The District Council of Willunga, was a local government area in South Australia seated at Willunga from 1853 until 1997.

==History==
The District Council of Willunga was established on 18 August 1853 to govern the Hundred of Willunga and the southernmost portion of the Hundred of Kuitpo, one of the sets of earliest local government bodies to be created in the state. The district was bounded on the north-west by the Onkaparinga River up to the present-day boundary between Blewitt Springs and Clarendon. It was bounded on the north-east by straight lines passing to the Wickam Hill and North Mount Magnificent trig stations. The ridgelines making up the southern borders of the hundreds of Kuitpo and Willunga formed the southern boundary of the district, passing through the South Mount Magnificent trig station, Willunga Hill and Sellicks Hill. The council area thus included all of the present-day McLaren Vale wine region and the forestry area known as Lower Meadows or Dingabledinga.

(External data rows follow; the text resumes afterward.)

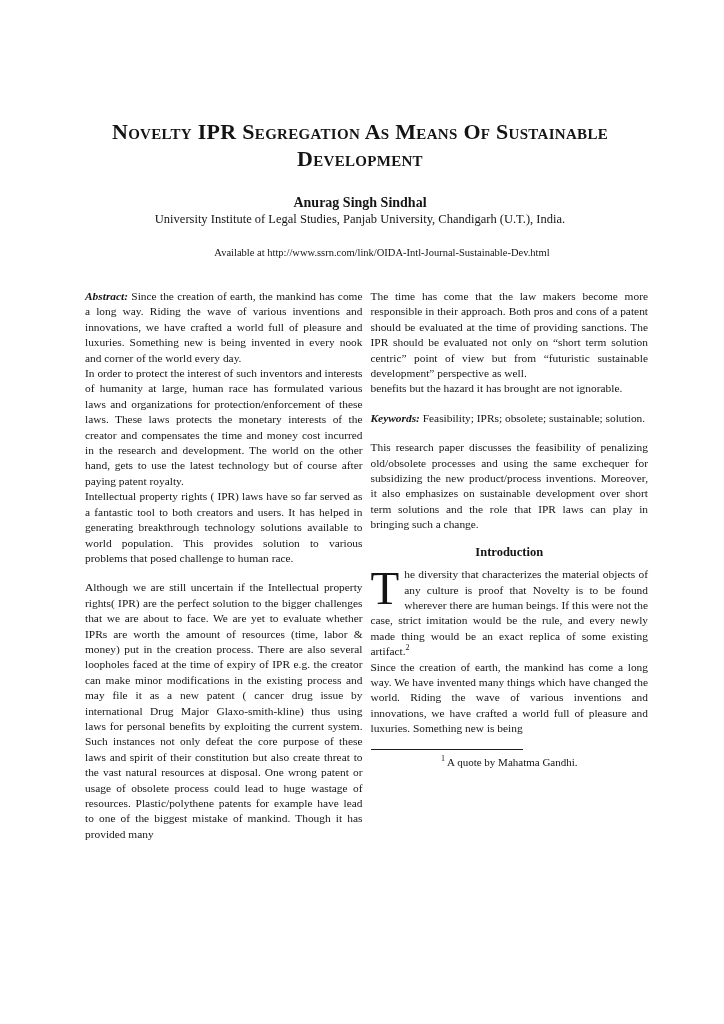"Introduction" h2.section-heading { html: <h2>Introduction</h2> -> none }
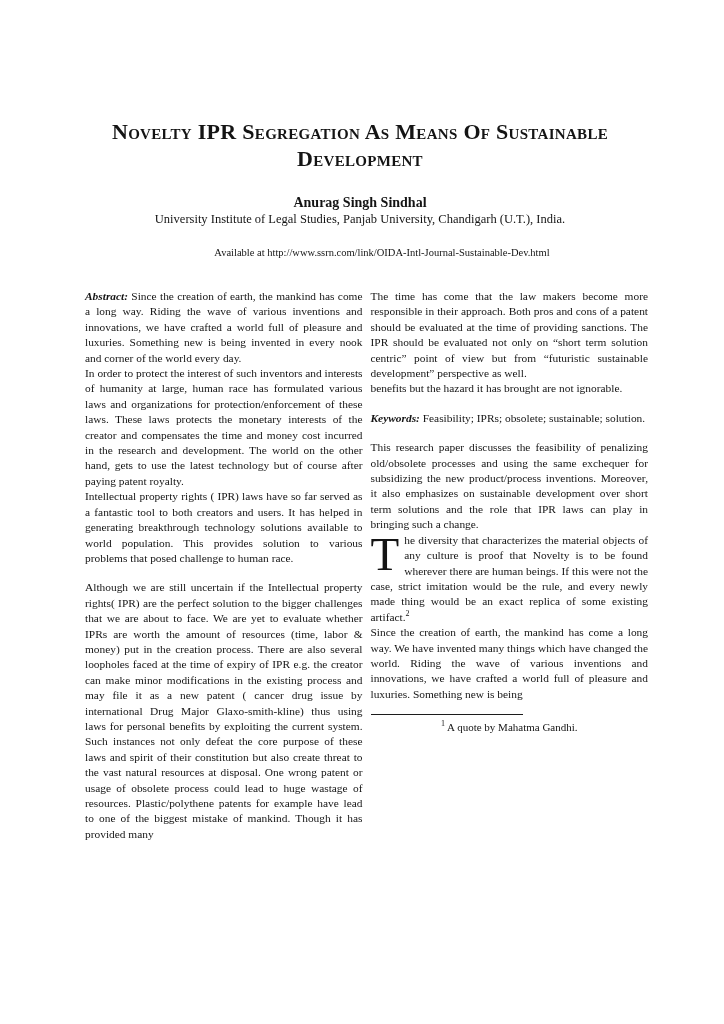"1 A quote by Mahatma" .footnote { text-align: center -> right }
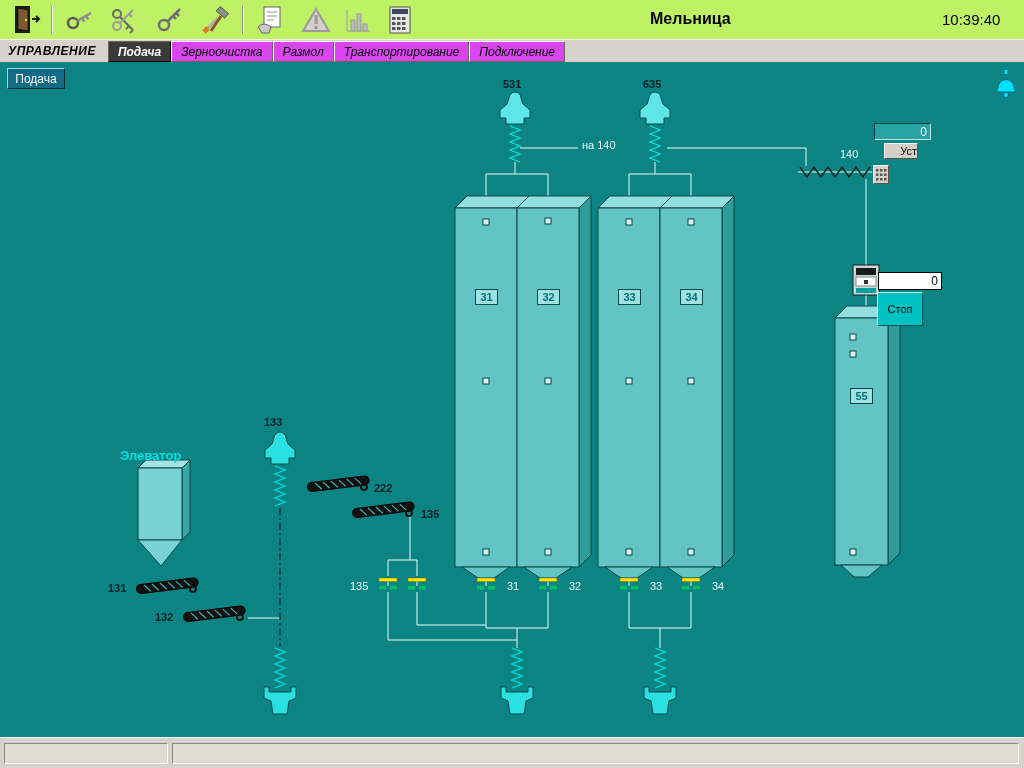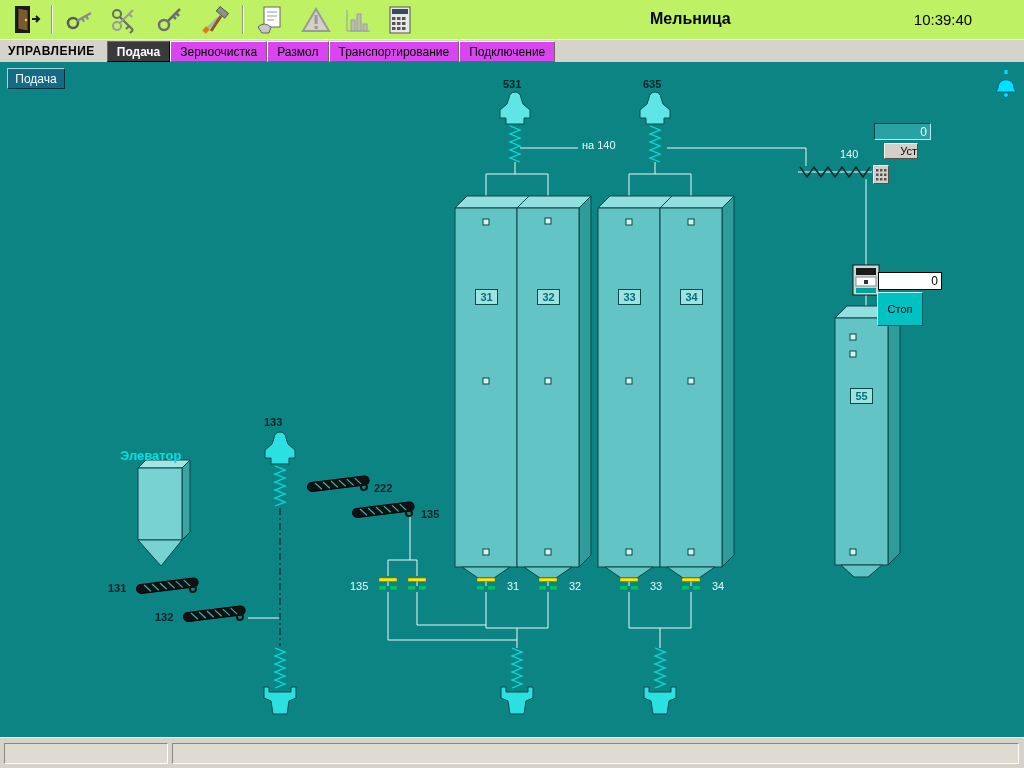"10:39:40" .clock { left: 902px -> 942px; text-align: center -> left }
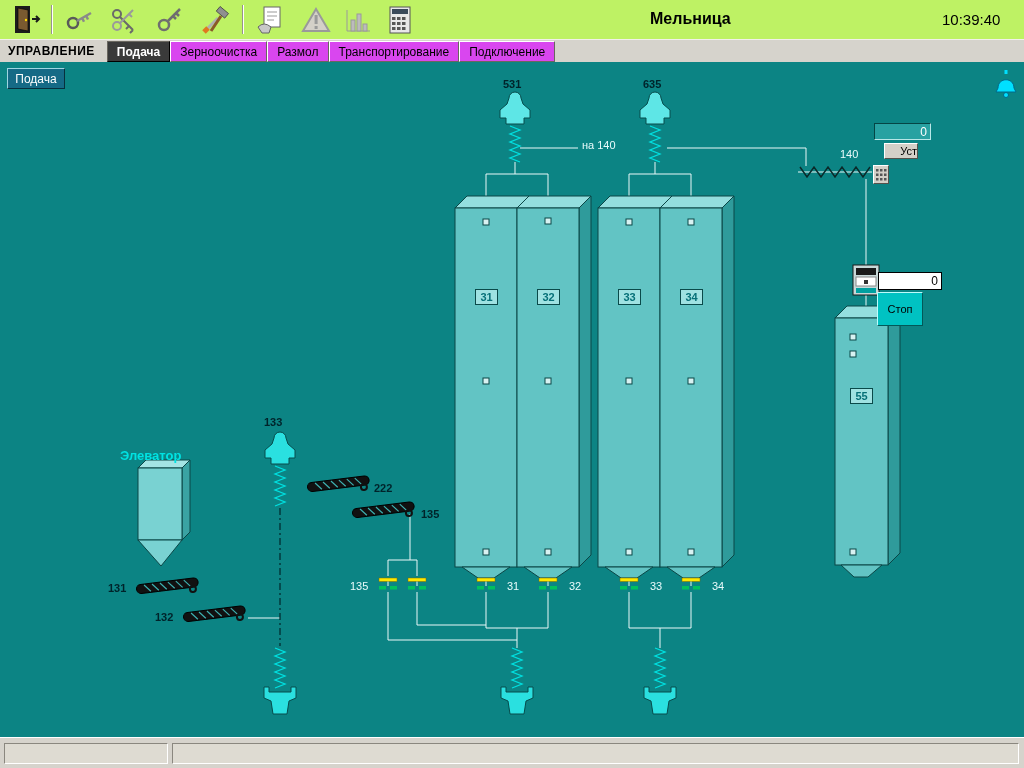"УПРАВЛЕНИЕ" .tabbar { font-style: none -> italic }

By 1856, residents on the northern boundary at Noarlunga had seceded from the council along with parts of Morphett Vale council over the Onkaparinga River to form the District Council of Noarlunga. The following year, residents of Aldinga successfully lobbied for their own independent local governance and the coastal District Council of Aldinga was formed to the south. Upon completion of these boundary adjustments Willunga comprised three wards; namely Willunga, McLaren Vale and Lower Meadows.

In 1932 Aldinga was dissolved and the land absorbed back into Willunga council.

In 1997 the council was amalgamated with Noarlunga and Happy Valley councils to form the City of Onkaparinga.